Deep connection goes beyond looks. It occurs as a response to that most magical of concepts: sharing. When we share intimate thoughts and feelings with someone, trust them enough to share our secrets, values and passions with them, our brain releases oxytocin (the bonding hormone), providing a rush of soothing, joyful energy.
However, while this can be wonderful, there is a risk in surrounding ourselves exclusively with like-minded people, as it creates a comfort zone. The more time we spend with each other, the more we are likely to adopt the views, mantras, quotes, hobbies and interests of another. In short, we adopt each other. In time, this can even influence our behaviours and decisions. Studies show that it’s very common for a group of people to turn into a nice little circle where everyone agrees and thinks exactly like each other. For me this is a dangerous place: nothing grows there.

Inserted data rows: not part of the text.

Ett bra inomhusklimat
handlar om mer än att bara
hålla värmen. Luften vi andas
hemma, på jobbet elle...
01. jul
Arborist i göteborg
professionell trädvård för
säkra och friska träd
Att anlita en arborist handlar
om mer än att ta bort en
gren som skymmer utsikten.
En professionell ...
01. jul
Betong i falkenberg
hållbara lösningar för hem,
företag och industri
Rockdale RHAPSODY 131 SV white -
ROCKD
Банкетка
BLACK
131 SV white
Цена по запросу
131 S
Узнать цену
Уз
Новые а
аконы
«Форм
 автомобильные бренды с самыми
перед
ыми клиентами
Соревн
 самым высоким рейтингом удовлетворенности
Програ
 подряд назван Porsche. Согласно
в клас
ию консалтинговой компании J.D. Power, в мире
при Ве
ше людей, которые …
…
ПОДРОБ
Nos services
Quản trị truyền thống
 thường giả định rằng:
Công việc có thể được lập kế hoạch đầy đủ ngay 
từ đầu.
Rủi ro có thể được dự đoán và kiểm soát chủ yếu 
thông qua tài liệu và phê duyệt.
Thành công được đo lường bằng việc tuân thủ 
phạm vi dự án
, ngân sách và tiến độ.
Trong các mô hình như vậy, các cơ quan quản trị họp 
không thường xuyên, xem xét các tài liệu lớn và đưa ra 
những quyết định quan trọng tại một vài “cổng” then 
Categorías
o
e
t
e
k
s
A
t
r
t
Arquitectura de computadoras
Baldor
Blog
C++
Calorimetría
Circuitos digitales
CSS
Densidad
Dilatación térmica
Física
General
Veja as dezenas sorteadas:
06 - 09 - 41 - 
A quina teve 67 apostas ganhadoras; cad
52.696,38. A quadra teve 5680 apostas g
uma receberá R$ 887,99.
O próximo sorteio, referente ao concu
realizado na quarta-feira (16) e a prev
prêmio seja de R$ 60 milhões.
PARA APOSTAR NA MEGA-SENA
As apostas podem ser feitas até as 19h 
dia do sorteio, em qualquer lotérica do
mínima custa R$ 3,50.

‘When we experience working through challenges with others, we elevate these people in our lives as trusted advisors. We hold them in our minds and hearts as people we can talk with about everything,’ says Judith E. Glaser, chair of the WE Institute, who conducted social science research on the psychology of deep connection. ‘We listen to them differently. We consider their ideas and take their feedback with a higher level of openness than usual.’
Maarten van Doorn, a writer for medium.com, agrees: ‘The people you spend the most time with shape who you are. They determine what conversations dominate your attention. They affect to which attitudes and behaviours you are regularly exposed. Eventually you start to think like they think and behave like they behave.’
So we need to know that the people in our circle are the ones who are going to challenge us to think differently, otherwise we are just stuck in an echo chamber of what we already know.
This is why I like to surround myself with people who challenge me to think differently; why I will always welcome a well-rounded intellectual argument over flat-out agreement. Sharing, trusting and working through challenges with other people without fear of ‘loss’ enables us to get to the next level of greatness. It stretches our mental capacity. Jim Rohn once suggested that you become the sum of your five closest friends. Me, I have an inspirer, an accountability partner, an optimist, a brutally honest, and an empathetic listener in my Kintsugi circle.
It’s simple to work out. Write the name of five people with whom you spend most of your time. Assign each a numerical value from 1 to 10, to calculate your average (with 10 being the most positive influence possible). How does each person affect your average? They don’t need to be Tony Robbins or the Dalai Lama, but they should make you a better person and elevate both your thinking and performance.
My mentor used to say that the best stories have great supporting characters. Want to have an inspiring story? Choose your supporting characters wisely.